2,000 join walk to battle breast cancer
Published: Saturday, October 13, 2012 at 7:42 p.m.
Last Modified: Saturday, October 13, 2012 at 7:42 p.m.
Thousands of Gainesville residents, many wearing pink bras, pink boas or strands of neon pink beads, helped raise money and awareness in the fight against breast cancer Saturday at the 9th annual Making Strides Against Breast Cancer Walk at Northeast Park.
But while some walking groups sported traditional colors and costumes, others, like the Boogie Woogie Boobies, sought more flair.
Dressed as Blue-Footed Boobies, small, pelican-looking birds of the Galapagos Islands named for their blue feet, Bonnie Bernau, Rusti Brandman and nine other close friends took on the Breast Cancer Walk for the second year in a row.

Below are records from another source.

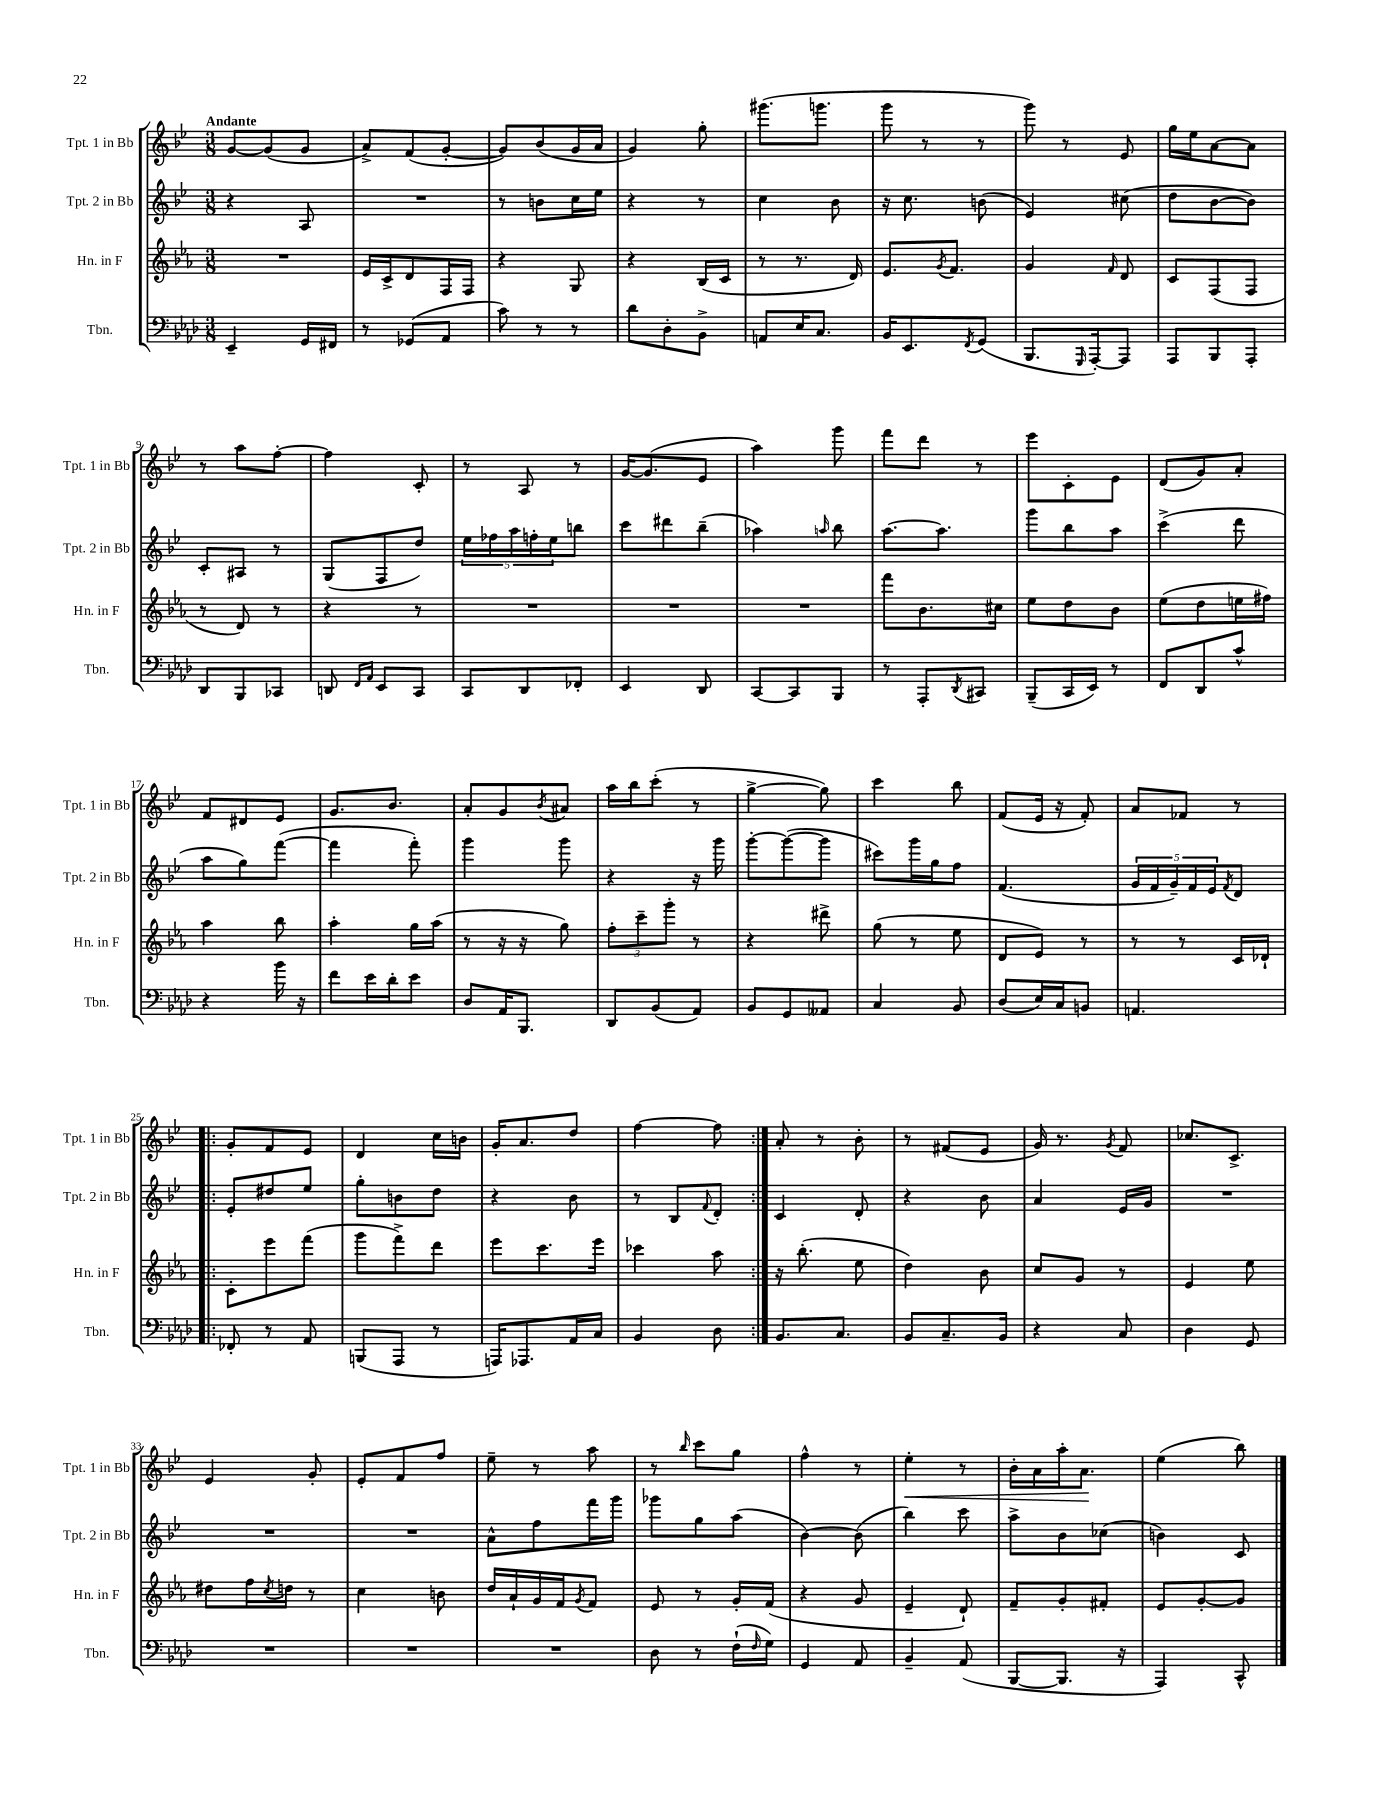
<<
\new StaffGroup <<
\new Staff = "s0" \with { instrumentName = "Tpt. 1 in Bb" shortInstrumentName = "Tpt. 1 in Bb" } {
    \clef treble \key bes \major \numericTimeSignature \time 3/8 \tempo "Andante"
    g'8~ g'8( g'8 |
    a'8->) f'8( g'8~-. |
    g'8) bes'8( g'16 a'16 |
    g'4) g''8-. |
    gis'''8.( g'''8. |
    g'''8 r8 r8 |
    g'''8) r8 ees'8 |
    g''16 ees''16 a'8~ a'8 |
    r8 a''8 f''8~-. |
    f''4 c'8-. |
    r8 a8 r8 |
    g'16~ g'8.( ees'8 |
    a''4) g'''8 |
    f'''8 d'''8 r8 |
    ees'''8 c'8-. ees'8 |
    d'8( g'8) a'8-. |
    f'8 dis'8 ees'8 |
    g'8. bes'8. |
    a'8-. g'8 \acciaccatura { bes'8 } ais'8 |
    a''16 bes''16 c'''8-.( r8 |
    g''4~-> g''8) |
    c'''4 bes''8 |
    f'8( ees'16 r16 f'8-.) |
    a'8 fes'8 r8 |
    \repeat volta 2 { g'8-. f'8 ees'8 |
    d'4 c''16 b'16 |
    g'16-. a'8. d''8 |
    f''4~ f''8 | }
    a'8-. r8 bes'8-. |
    r8 fis'8( ees'8 |
    g'16) r8. \acciaccatura { g'8 } f'8 |
    ces''8. c'8.-> |
    ees'4 g'8-. |
    ees'8-. f'8 f''8 |
    ees''8-- r8 a''8 |
    r8 \grace { bes''16 } c'''8 g''8 |
    f''4-^ r8 |
    ees''4-.\< r8 |
    bes'16-. a'16 a''16-. a'8.\! |
    ees''4( bes''8) \bar "|." |
}
\new Staff = "s1" \with { instrumentName = "Tpt. 2 in Bb" shortInstrumentName = "Tpt. 2 in Bb" } {
    \clef treble \key bes \major \numericTimeSignature \time 3/8
    r4 a8 |
    R4. |
    r8 b'8 c''16 ees''16 |
    r4 r8 |
    c''4 bes'8 |
    r16 c''8. b'8( |
    ees'4) cis''8( |
    d''8 bes'8~ bes'8) |
    c'8-. ais8 r8 |
    g8( f8 d''8) |
    \tuplet 5/4 { ees''16 fes''16 a''16 f''16-. ees''16 } b''8 |
    c'''8 dis'''8 bes''8--( |
    aes''4) \grace { a''16 } bes''8 |
    a''8.~ a''8. |
    g'''8 bes''8 a''8 |
    c'''4->( d'''8 |
    a''8 g''8) f'''8~( |
    f'''4 f'''8-.) |
    g'''4 g'''8 |
    r4 r16 g'''16 |
    g'''8~-. g'''8~( g'''8 |
    cis'''8) g'''16 g''16 f''8 |
    f'4.( |
    \tuplet 5/4 { g'16 f'16 g'16--) f'16 ees'16 } \acciaccatura { f'8 } d'8 |
    \repeat volta 2 { ees'8-. dis''8 ees''8 |
    g''8-. b'8 d''8 |
    r4 bes'8 |
    r8 bes8 \appoggiatura { f'8 } d'8-. | }
    c'4 d'8-. |
    r4 bes'8 |
    a'4 ees'16 g'16 |
    R4. |
    R4. |
    R4. |
    a'8-^ f''8 f'''16 g'''16 |
    ges'''8 g''8 a''8( |
    bes'4~) bes'8( |
    bes''4) c'''8 |
    a''8-> bes'8 ces''8( |
    b'4) c'8 \bar "|." |
}
\new Staff = "s2" \with { instrumentName = "Hn. in F" shortInstrumentName = "Hn. in F" } {
    \clef treble \key ees \major \numericTimeSignature \time 3/8
    R4. |
    ees'16 c'16-> d'8 f16 f16 |
    r4 g8 |
    r4 bes16( c'16 |
    r8 r8. d'16) |
    ees'8. \acciaccatura { g'8 } f'8. |
    g'4 \grace { f'16 } d'8 |
    c'8 f8( f8 |
    r8 d'8) r8 |
    r4 r8 |
    R4. |
    R4. |
    R4. |
    f'''8 bes'8. cis''16 |
    ees''8 d''8 bes'8 |
    ees''8( d''8 e''16 fis''16) |
    aes''4 bes''8 |
    aes''4-. g''16 aes''16( |
    r8 r16 r16 g''8) |
    \tuplet 3/2 { f''8-. c'''8-- g'''8-. } r8 |
    r4 dis'''8-> |
    g''8( r8 ees''8 |
    d'8 ees'8) r8 |
    r8 r8 c'16 des'16-! |
    \repeat volta 2 { c'8-. ees'''8 f'''8( |
    g'''8 f'''8->) d'''8 |
    ees'''8 c'''8. ees'''16 |
    ces'''4 aes''8 | }
    r16 bes''8.-.( ees''8 |
    d''4) bes'8 |
    c''8 g'8 r8 |
    ees'4 ees''8 |
    dis''8 f''16 \acciaccatura { c''8 } d''16 r8 |
    c''4 b'8 |
    d''16 aes'16-! g'16 f'16 \acciaccatura { g'8 } f'8 |
    ees'8 r8 g'16-. f'16( |
    r4 g'8 |
    ees'4-- d'8-!) |
    f'8-- g'8-. fis'8-. |
    ees'8 g'8~-. g'8 \bar "|." |
}
\new Staff = "s3" \with { instrumentName = "Tbn." shortInstrumentName = "Tbn." } {
    \clef bass \key aes \major \numericTimeSignature \time 3/8
    ees,4-- g,16 fis,16 |
    r8 ges,8( aes,8 |
    c'8) r8 r8 |
    des'8 des8-. bes,8-> |
    a,8 ees16 c8. |
    bes,16 ees,8. \acciaccatura { f,8 } g,8( |
    bes,,8. \grace { g,,16 } aes,,16~-.) aes,,8 |
    aes,,8 bes,,8 aes,,8-. |
    des,8 bes,,8 ces,8 |
    d,8 \grace { f,16 aes,16 } ees,8 c,8 |
    c,8 des,8 fes,8-. |
    ees,4 des,8 |
    c,8~ c,8 bes,,8 |
    r8 aes,,8-. \acciaccatura { des,8 } cis,8 |
    bes,,8--( c,16 ees,16) r8 |
    f,8 des,8 c'8-^ |
    r4 bes'16 r16 |
    f'8 ees'16 des'16-. ees'8 |
    des8 aes,16 bes,,8. |
    des,8 bes,8( aes,8) |
    bes,8 g,8 aeses,8 |
    c4 bes,8 |
    des8( ees16) c16 b,8 |
    a,4. |
    \repeat volta 2 { fes,8-. r8 aes,8 |
    b,,8( aes,,8 r8 |
    a,,16) aes,,8. aes,16 c16 |
    bes,4 des8 | }
    bes,8. c8. |
    bes,8 c8.-- bes,16 |
    r4 c8 |
    des4 g,8 |
    R4. |
    R4. |
    R4. |
    des8 r8 f16-!( \grace { f16 } g16) |
    g,4 aes,8 |
    bes,4-- aes,8( |
    bes,,8~ bes,,8. r16 |
    aes,,4) c,8-^ \bar "|." |
}
>>
>>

With blue foam flippers taped to their shoes, pink feathers strung through their clothing and cardboard beaks over their noses, the Boogie Woogie Boobies brought lightness to a serious disease that darkens hundreds of thousands of lives each year.
"It's fun to dress up, be kind of goofy and raise money for a good cause," said Brandman, 66.
According to Amanda Granozio, the Boogie Woogie Boobies, along with about 2,000 walkers and 150 cancer survivors, helped raise $19,000 toward breast cancer awareness on Saturday.
"For us, it's a symbol of how personal the fight is against breast cancer," Granozio said. "It's a great way for people to support their breast cancer survivors and remember those lost."
Instead of walking through downtown, this year's walking groups meandered through the historic Duck Pond neighborhood behind Northeast Park because of the Downtown Festival and Art Show.
The change of scenery dampened no one's spirits, particularly Bernau's.
"Looking good!" she said to each volunteer she passed, offering a smile or a round of laughter.
Her joy was hardly feigned. Each day is precious to her now. When she was 45, Bernau, now a 61-year-old program director at the Harn Museum, was diagnosed with Stage III breast cancer.
"It's a shock when you hear that word," she said. "The diagnosis is terrifying."
At the time, she was far from home, alone in Washington, D.C., with a new job in art administration.
Cycles of chemotherapy followed.
She gladly let the doctors at MedStar Georgetown University Hospital cut out both breasts and said with a close support network, she survived the ordeal. Since her operation, the cancer has never returned.
"Knock on wood," she said. "I went through a year of pure hell with chemotherapy, but now I'm here to talk about it. I can go on with my life."